Scan the records for the line containing "ir rugsėjo mėnesiai". From there through the last line, write out each line exactly.

TASK MATERIAL START

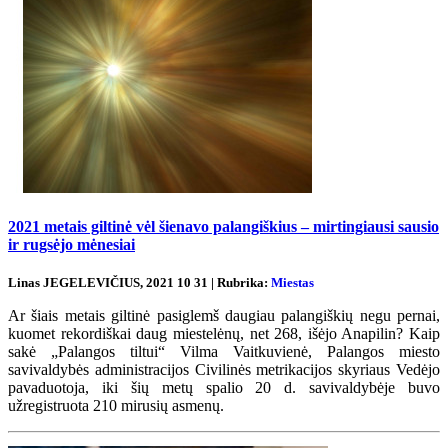
2021 metais giltinė vėl šienavo palangiškius – mirtingiausi sausio
ir rugsėjo mėnesiai
Linas JEGELEVIČIUS, 2021 10 31 | Rubrika:
Miestas
Ar šiais metais giltinė pasiglemš daugiau palangiškių negu pernai,
kuomet rekordiškai daug miestelėnų, net 268, išėjo Anapilin? Kaip
sakė „Palangos tiltui“ Vilma Vaitkuvienė, Palangos miesto
savivaldybės administracijos Civilinės metrikacijos skyriaus Vedėjo
pavaduotoja, iki šių metų spalio 20 d. savivaldybėje buvo
užregistruota 210 mirusių asmenų.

TASK MATERIAL END

■ **WRITTEN RESPONSE**
ir rugsėjo mėnesiai
Linas JEGELEVIČIUS, 2021 10 31 | Rubrika:
Miestas
Ar šiais metais giltinė pasiglemš daugiau palangiškių negu pernai,
kuomet rekordiškai daug miestelėnų, net 268, išėjo Anapilin? Kaip
sakė „Palangos tiltui“ Vilma Vaitkuvienė, Palangos miesto
savivaldybės administracijos Civilinės metrikacijos skyriaus Vedėjo
pavaduotoja, iki šių metų spalio 20 d. savivaldybėje buvo
užregistruota 210 mirusių asmenų.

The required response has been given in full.